Estimates the proportional change in variance (PCV) sequentially by fitting intermediate (partially-adjusted) models, adding each predictor one-by-one. The step-specific PCV is the change in between-stratum variance contributed by a predictor given the variables already in the model. Because the steps are sequential it is order-dependent: it reflects each variable's marginal, model-dependent change, not an order-invariant “unique” contribution.
Usage
stepwise_pcv(
data,
outcome,
vars,
engine = "lme4",
family = "gaussian",
sampling_weights = NULL
)Arguments
- data
Data frame with observations. Ensure `make_strata()` was run first so the `stratum` variable exists.
- outcome
Character string; the dependent variable.
- vars
Character vector; predictors (strata groupings & covariates) to add sequentially to the model.
- engine
Modeling engine ("lme4", "brms", "wemix", or "ordinal"). Default is "lme4"; switches to "wemix" automatically when
sampling_weightsis supplied, and to "ordinal" for an ordinal family or ordered-factor outcome.- family
Error distribution and link function. Default is "gaussian".
- sampling_weights
Optional name of a sampling-weight column for design-weighted stepwise fits; see
fit_maihda. The weight column joins the complete-case filter so every step uses the same analytic sample.

- Apply what you read
A: Rewrite the stepwise_pcv reference from "- sampling_weights" down to "same analytic sample.", putting "estimation sample" in place of "analytic sample".
B: Answer these questions from the stepwise_pcv reference:
(i) Which function must be run first so the `stratum` variable exists?
(ii) Which engine is used automatically when sampling weights are supplied?
(iii) What is the default value of `family`?
C: List every argument that the stepwise_pcv reference gives for the function.

- Data extract
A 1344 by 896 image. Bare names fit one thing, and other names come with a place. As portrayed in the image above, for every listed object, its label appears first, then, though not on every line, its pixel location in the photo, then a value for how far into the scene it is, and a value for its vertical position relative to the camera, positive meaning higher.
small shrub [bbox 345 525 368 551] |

==

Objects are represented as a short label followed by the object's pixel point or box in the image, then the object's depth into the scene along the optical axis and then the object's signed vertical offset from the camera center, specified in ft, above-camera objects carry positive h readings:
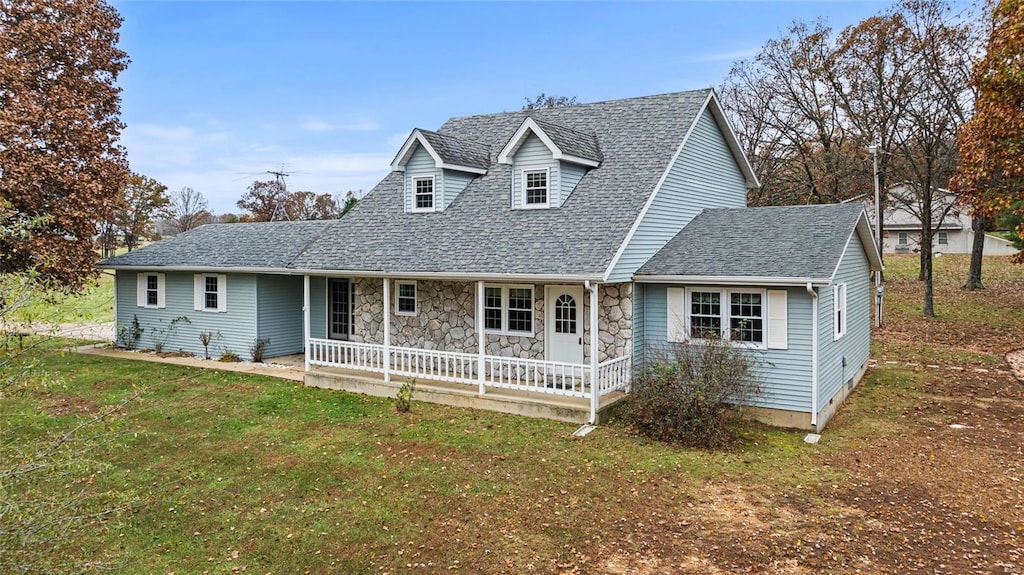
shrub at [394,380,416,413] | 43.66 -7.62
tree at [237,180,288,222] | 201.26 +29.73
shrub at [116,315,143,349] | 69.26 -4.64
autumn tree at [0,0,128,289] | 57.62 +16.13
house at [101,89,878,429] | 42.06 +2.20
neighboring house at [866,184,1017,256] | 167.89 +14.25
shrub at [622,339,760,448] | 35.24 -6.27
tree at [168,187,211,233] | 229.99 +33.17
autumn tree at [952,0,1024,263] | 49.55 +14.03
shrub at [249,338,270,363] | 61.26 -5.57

==

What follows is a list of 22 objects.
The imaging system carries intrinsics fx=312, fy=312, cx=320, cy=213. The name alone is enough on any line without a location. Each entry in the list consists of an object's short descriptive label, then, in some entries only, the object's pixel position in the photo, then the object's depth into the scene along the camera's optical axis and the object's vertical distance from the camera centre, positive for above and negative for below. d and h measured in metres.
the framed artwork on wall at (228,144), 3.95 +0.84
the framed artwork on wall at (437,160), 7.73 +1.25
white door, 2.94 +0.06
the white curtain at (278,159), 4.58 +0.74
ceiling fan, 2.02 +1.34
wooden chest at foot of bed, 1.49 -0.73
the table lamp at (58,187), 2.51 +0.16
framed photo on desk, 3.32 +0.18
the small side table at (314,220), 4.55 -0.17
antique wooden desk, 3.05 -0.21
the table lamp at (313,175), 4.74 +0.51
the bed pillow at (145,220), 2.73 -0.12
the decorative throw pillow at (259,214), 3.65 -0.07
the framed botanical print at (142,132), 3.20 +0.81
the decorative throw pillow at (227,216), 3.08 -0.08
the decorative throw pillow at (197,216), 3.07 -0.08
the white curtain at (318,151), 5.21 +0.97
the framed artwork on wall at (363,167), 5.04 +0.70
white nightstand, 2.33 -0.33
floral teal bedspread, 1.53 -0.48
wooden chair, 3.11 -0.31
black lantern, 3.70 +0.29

- Answers to each task
A:
- sampling_weights
Optional name of a sampling-weight column for design-weighted stepwise fits; see
fit_maihda. The weight column joins the complete-case filter so every step uses the same estimation sample.

B:
(i) `make_strata()`
(ii) "wemix"
(iii) "gaussian"

C: data, outcome, vars, engine, family, sampling_weights